As elsewhere in Asia, food prices are rising in China as well. And they are rising faster than prices of other goods. China has warned that providing cheap rice and wheat to 1.3 billion people will soon be difficult.
China still has enough food, but rising prices are a problem for many
China would have to retain at least 120 million hectares of agricultural land, Prime Minister Wen Jiabao warned a year ago. Otherwise, most Chinese agriculture experts have warned, the country might face severe food shortages. Following the Prime Minister's statement, China has already shelved ambitious plans to use large agricultural areas for producing bio-fuel. And still, food prices have kept going up for the last year -- in most cities on average by 40 per cent, in some places by even more.
Dr. Zöbel, an expert on Chinese agriculture at Germany's Duisburg University, says food production is not the issue. He says that the area of agricultural land being used for producing grain has been growing, and so has the output. ``Food prices do rise, but not for all food items. It's mostly about pork and related products. But it's true that even now 12 per cent of the Chinese are under-nourished. And the reason for this is pricing!’’ he says.

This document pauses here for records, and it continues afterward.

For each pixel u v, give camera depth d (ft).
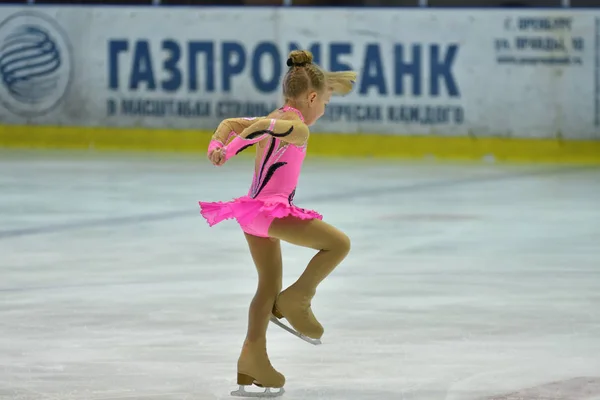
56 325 59.57
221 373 49.03
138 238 95.20
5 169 158.40
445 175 155.22
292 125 42.60
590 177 153.07
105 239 94.43
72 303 65.92
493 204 122.21
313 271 43.09
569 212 115.44
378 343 55.36
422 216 111.45
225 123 43.34
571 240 94.58
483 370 49.65
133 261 82.48
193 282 73.51
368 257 84.58
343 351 53.57
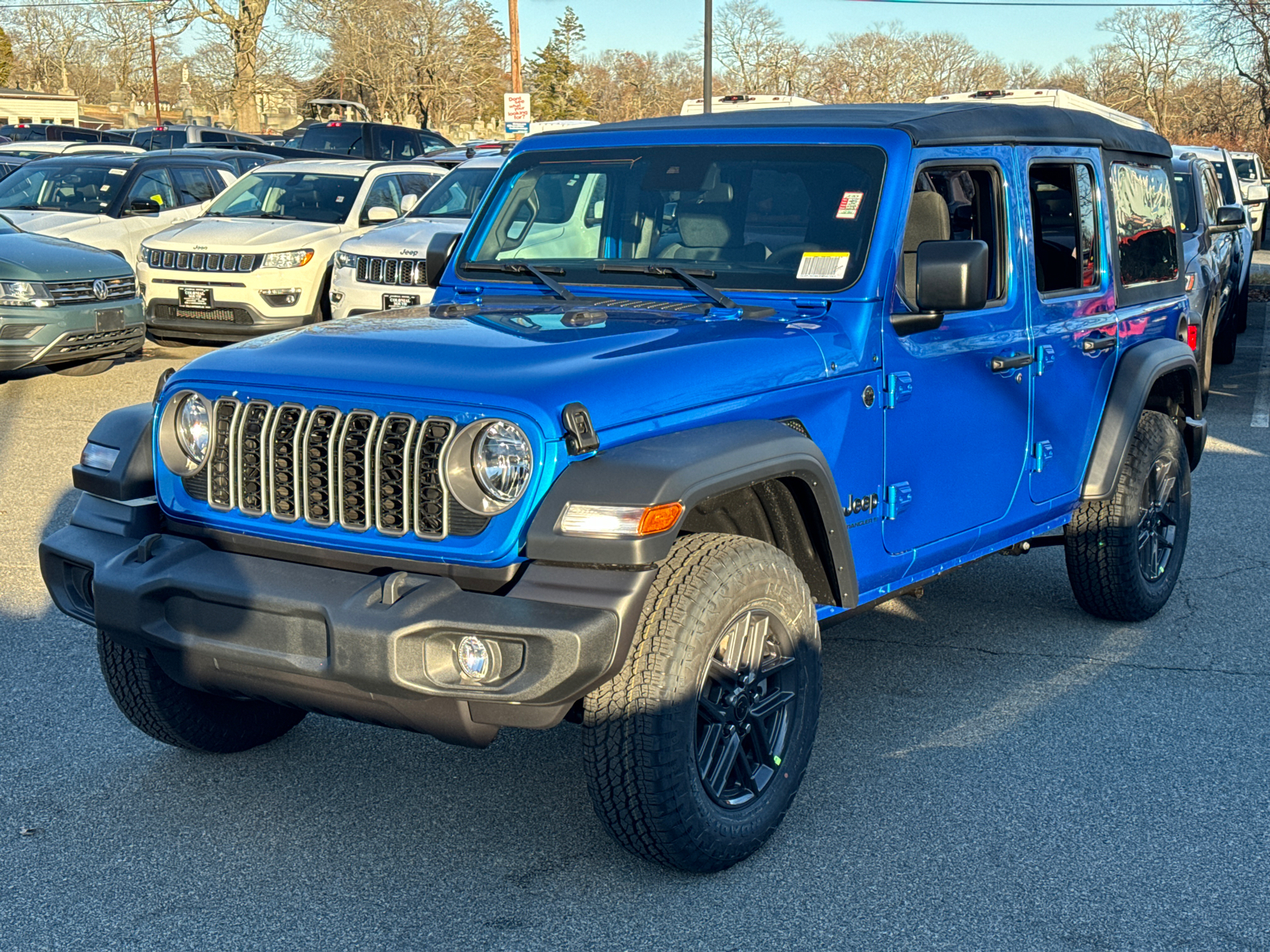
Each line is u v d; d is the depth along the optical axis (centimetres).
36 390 1086
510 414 311
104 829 381
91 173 1439
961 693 491
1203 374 1098
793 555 385
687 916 336
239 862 362
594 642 301
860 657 529
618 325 375
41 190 1438
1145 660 528
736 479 326
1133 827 384
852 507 393
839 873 358
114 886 349
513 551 313
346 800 400
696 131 439
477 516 315
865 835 379
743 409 353
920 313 410
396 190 1408
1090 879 355
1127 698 487
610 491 307
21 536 684
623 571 311
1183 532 586
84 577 365
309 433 330
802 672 367
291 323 1248
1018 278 464
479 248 464
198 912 337
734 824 350
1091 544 542
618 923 332
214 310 1243
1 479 796
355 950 320
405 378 325
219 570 336
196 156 1545
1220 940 325
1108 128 540
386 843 374
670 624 326
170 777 415
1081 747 443
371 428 321
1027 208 467
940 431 427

Shortage of grain despite surplus production
But why do prices rise if there is more rice available every year? International NGOs claim that grain is being smuggled out of China, as Chinese traders want to profit from rising world market prices. Dr. Zöbel cites a lack of transparency in the Chinese grain market as a reason for high prices. Another factor is the influence of the international market. ‘’Since 2001 when China joined the WTO, it has become part of the international import and export regime. And so international market prices directly or indirectly influence the Chinese market," says Dr. Zöbel.
To some extent, food shortages are a regional problem in China, Zöbel adds. They have to do with the climate. For example, the peasants in Northwest China are facing acute water shortages, because of which they cannot cultivate anything. ‘’And because these are the regions where ethnic minorities live, their suffering can also bring about political instability," says Zöbel.
There are other regions as well, for which experts are predicting shortages. Central China, for example, where there are frequent earthquakes and landslides.
China must plan future course of action
Financial service providers such as the Dutch bank ABN-AMRO expect that China will have to import large amounts of rice in the near future, and they have even begun offering financial products such as funds which are based on this assumption to their customers on the Chinese market.
Dr. Zöbel thinks that China will have another five years to make structural adjustments and prevent a food crisis. But so far, nothing of the sort is planned.